Elmhurst siblings to make rare appearance together with hometown orchestra
|Cellist Jean Hatmaker (left), 29, and her sister, Kate Hatmaker, 35, will perform with the Elmhurst Symphony Orchestra on Oct. 19 in their hometown. (Photos provided)|
|If you go
What: Elmhurst Symphony Orchestra's Among Friends
Where: Elmhurst Christian Reformed Church
When: 7 p.m. Oct. 19
Tickets: $32 for adults, $30 for seniors and $9 for students
ELMHURST – Jean Hatmaker remembers smashing Cheerios into the floor as a 3-year-old waiting for her sister’s music lessons to end and hers to begin.
“I don’t have a single memory of my life without a violin in it,” said her sister, Kate Hatmaker, 35, the oldest of the three sisters.
While she, Anne and their youngest sister, Jean, filled their childhood with novelty family performances, they have never played on stage together as adults.
This month, Kate and Jean are joining forces with the Elmhurst Symphony Orchestra for a hometown performance.
“It feels like a huge hug from my hometown,” said Jean Hatmaker, 29, who plays the cello.
Jean just recently returned home after three years with the Western Piedmont Symphony in Hickory, N.C., where she played as a member of the Kontras Quartet as the quartet-in-residence. She also appeared on the “David Letterman Show” with Steve Martin and the Kruger Brothers last weekend.
“The first time I worked on [this piece] was in high school, and I was so in love with it,” Jean said about Johannes Brahms’ Concerto for Violin and Cello in A minor, which she and Kate will perform with the Elmhurst Symphony Orchestra.

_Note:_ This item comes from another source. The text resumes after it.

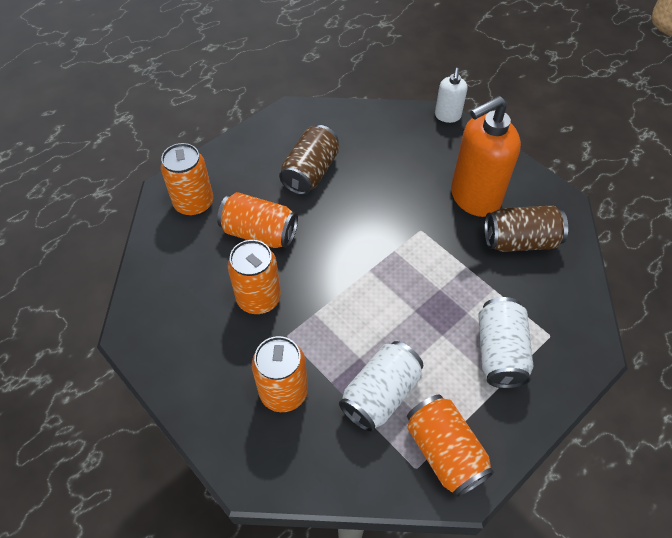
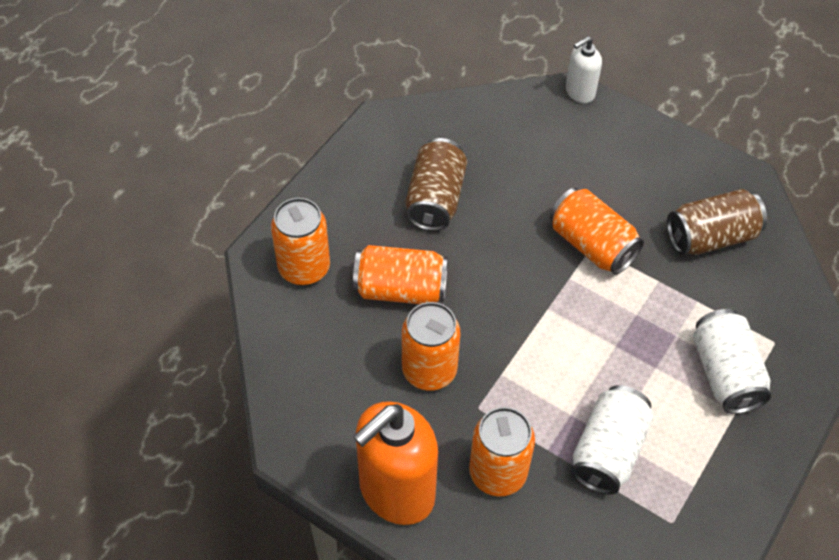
camera: 15 degrees left, 0 degrees up
(444, 452) = (697, 498): orange can -> orange can (592, 245)
(447, 116) = (579, 92): white soap dispenser -> white soap dispenser turned 60 degrees clockwise
(474, 197) = (643, 193): orange soap dispenser -> orange soap dispenser (396, 492)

Always a fan of the piece, Jean pitched the idea to her older sister, preparing herself for rejection given Kate lives in San Diego, but Kate jumped on board. Jean then turned to Elmhurst Symphony Orchestra director Stephen Alltop who needed little convincing about the proposal.
“You’re not even aware of the passing of time when you’re playing a piece like that,” Kate said.
Unfortunately, Anne, 32, who also lives in California now, won’t be able to make the performance, but plans to arrive in Elmhurst the following day to see her sisters and parents.
Their mother, Debbie Hatmaker, directs choir at First United Methodist Church of Elmhurst in addition to playing piano at Elmhurst College and a handful of other musical gigs. Their father, Ted, used to teach at Elmhurst College, but is currently a music theory professor at Northern Illinois University. Even with all of the musical talent in their family, the Hatmaker sisters maintain they never planned to pursue music professionally.
Kate studied political science and French in college before deciding to study music at Carnegie Mellon University, and their middle sister, Anne Delgado, just recently changed career paths from teaching kindergarden to teaching music.
Their commitment to music is two-fold as they all play professionally, but also work as music educators. Following in the footsteps of her grandmother, Paulette Hatmaker, for whom Elmhurst College’s Hatmaker Lounge is named, and her parents, Jean accepted a faculty position at the local institution.
“When I’m teaching, I remember why I [play music],” Jean said.
Kate and classical flutist Demarre McGill, a Chicago South Side-native, founded a nonprofit chamber music organization devoted to expanding the classical music audience.
Art of Élan performs short concerts (never more than an hour) in spaces like art museums and warehouses instead of music halls.
“I think as a classical musician there’s always this fear that our audiences are going to die out or lose interest,” Kate said.
Jean hopes the upcoming performance with the Elmhurst Symphony Orchestra produces a few more classical music fans but admits that isn’t the part she’s most looking forward to.
“There’s just going to be so much love in that room,” Jean said.
Last month, Kate visited Elmhurst and rehearsed the piece with her youngest sister for the first time, and agreed it felt natural to play together even after years. She explained how much she is looking forward to playing alongside her sister in the town where they grew up.
“It just feels that much more meaningful,” Kate said.